Once an observer accused me of not leading my constituency by example because I was a noisemaker – well, my class did have a reputation for making noise and one had to separate example from representation – I replied, “My class is a noisy class, if I cannot represent them in what we are know for I would not be doing my job.”

No child’s play

I had hoped the selection of class monitor would be a speech and a vote; but the campaign involved a musical presentation, a debate highlighting the opponent’s faults with rebuttals and a final speech before the vote. Each contestant was allowed to have two class assistants to help with their campaigns.

This would have all been benign but for when the parents got involved as “political advisors” when in fact, they were literally living out their aspirations through their kids.

The China one-child-policy has unintended social consequences that are beginning to unravel, one of which was highlighted in another Inside China programme – Looking for a China Girl about the shortage of spouses for Chinese men.

The lone child dynamic creates a rather more selfish personality prone to demanding and obtaining their requirements without question, they become demigods – this is quite different from the first child personality.

Xu Xiaofei

Before Xu Xiaofei had time to give her quite talented musical performance, Cheng Cheng got the whole class to shout her down, she never recovered her confidence, but also being from a one parent family, it appeared lone children seem to need both parents more for their development of character than if they had siblings – her mother did try hard to prop her up.

Cheng Cheng also put her seriously on the defensive and the fault pointing debate that her final speech was more a plea for understanding than a manifesto for change.

Cheng Cheng

Cheng Cheng was something of the larger than life figure, garrulous, scheming and with ambitions to become the President of China, he completely intimidated his opponents that Luo Lei wanted to pull out of the election.

His musical rendition was a song that got everyone singing along after which he hugged everyone flattering them and asked them all to vote for him – he had cornered the electorate.

He could silence the class with his booming voice at one command, his confidence was overbearing.

His parents were the most pushy and forceful, they primed him, got him to rehearse and memorise his speeches and gave him all sorts of ideas to wrong foot his opponents – pollsters would have called the election for him.

Luo Lei

Luo Lei’s performance was rubbished by Cheng Cheng apart from saying that Luo Lei sang completely out of tune.
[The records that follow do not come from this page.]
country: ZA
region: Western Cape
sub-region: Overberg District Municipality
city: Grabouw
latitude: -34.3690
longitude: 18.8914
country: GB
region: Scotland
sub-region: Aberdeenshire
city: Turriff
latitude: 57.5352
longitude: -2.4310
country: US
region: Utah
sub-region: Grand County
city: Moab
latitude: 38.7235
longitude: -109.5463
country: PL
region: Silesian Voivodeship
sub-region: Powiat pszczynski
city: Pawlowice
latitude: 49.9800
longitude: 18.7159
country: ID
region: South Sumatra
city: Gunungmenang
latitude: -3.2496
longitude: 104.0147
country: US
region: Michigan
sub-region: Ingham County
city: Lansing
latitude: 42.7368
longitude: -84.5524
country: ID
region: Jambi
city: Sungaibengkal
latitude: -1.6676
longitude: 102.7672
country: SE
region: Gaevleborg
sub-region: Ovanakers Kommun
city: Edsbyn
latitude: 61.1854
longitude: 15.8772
He in fact did not think his parents should help him, he had a quality of self-belief that his parents first had difficulty becoming his “political advisors”.

Luo Lei’s father suggested he invite his calls for a free ride on the new monorail in town – that was the election bought the first time; everyone was going to vote for Luo Lei.

The big fight

Cheng Cheng was not going down without a fight but made the mistake of promising to vote for Luo Lei such that whilst he successfully listed a litany of faults of Luo Lei and was able to brand him a dictator by getting everyone who had been ruffled and beaten by Luo Lei to raise their hands; Cheng Cheng was a branded dishonest and a liar because he changed his decision to vote for Luo Lei.
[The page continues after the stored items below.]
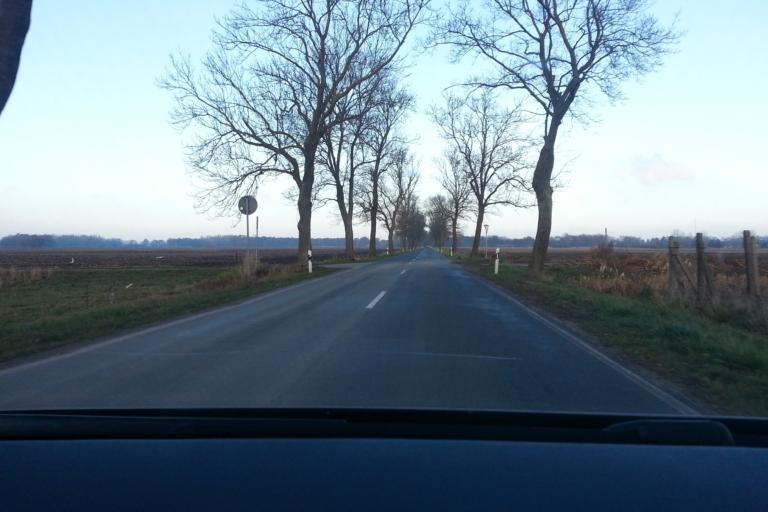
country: DE
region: Mecklenburg-Vorpommern
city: Ferdinandshof
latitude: 53.6465
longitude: 13.8636
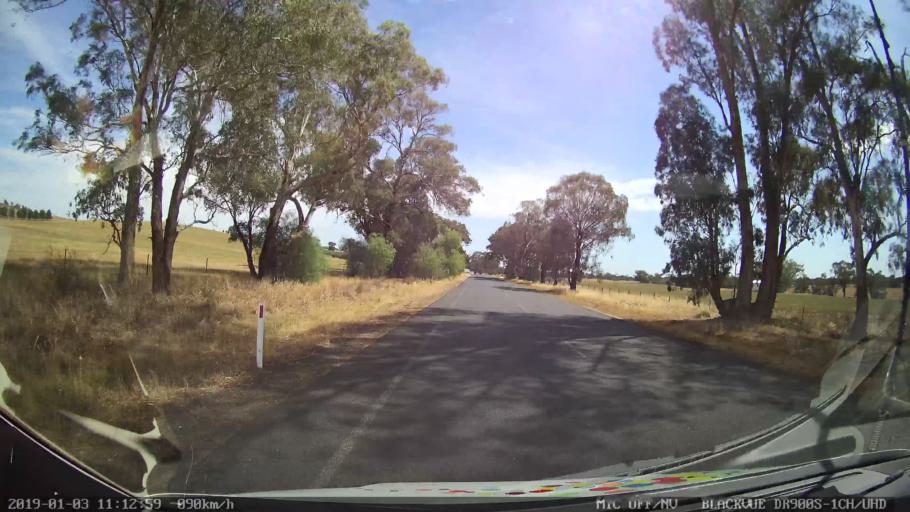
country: AU
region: New South Wales
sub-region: Young
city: Young
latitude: -34.1947
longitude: 148.2617
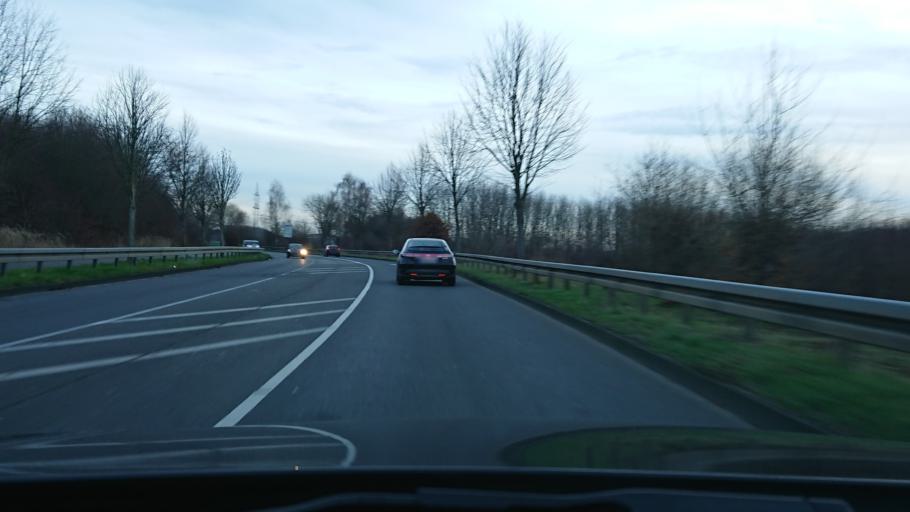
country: DE
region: North Rhine-Westphalia
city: Monheim am Rhein
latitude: 51.0359
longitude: 6.8798
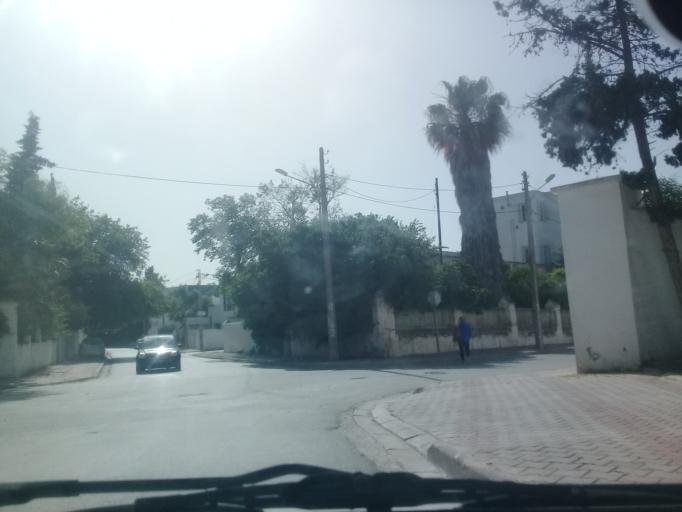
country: TN
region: Tunis
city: Al Marsa
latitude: 36.8837
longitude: 10.3262
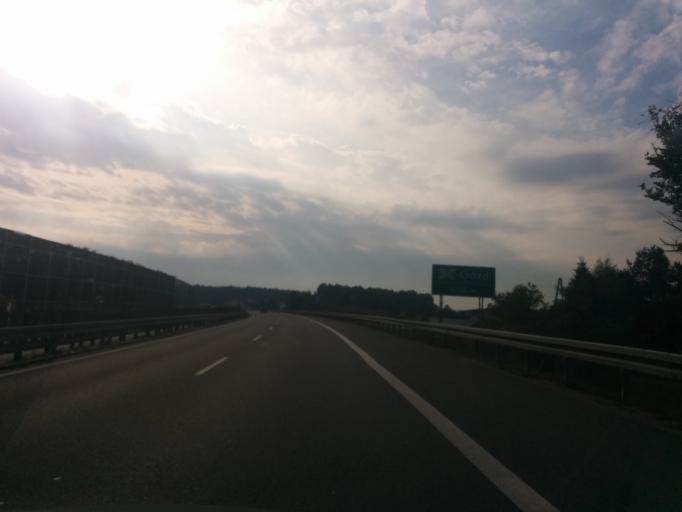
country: PL
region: Masovian Voivodeship
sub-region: Powiat bialobrzeski
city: Stara Blotnica
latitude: 51.5806
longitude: 21.0022
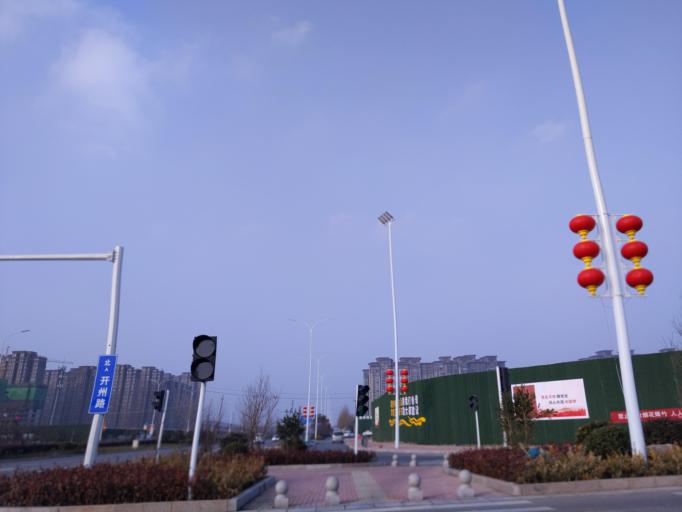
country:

Cheng Cheng was still the frontrunner though he did not trust his classmates would vote for him that he asked the narrator to enquire again of a girl who said she would vote for him when he was out of earshot.

The election bought again

At the final speech, Cheng again gave the best performance but Luo Lei had presents for his classmates in commemoration of an oncoming holiday after his speech.

The election was bought a second time and this time, it worked – Luo Lei was elected despite being a strict class monitor bordering on a bully and being a “dictator”.

Xu Xiaofei burst into tears and Cheng Cheng walked out of the class before the inauguration to shed tears in the toilet as his assistants were completely inconsolable.

They were eventually brought together to reconcile but these hatchlings of democracy looked like they would grow into leviathans with untrammelled might.

Even I would not enter the bear pit with these Machiavellian political heavyweights, I do fear if this is the democracy China would acquire in the next generation.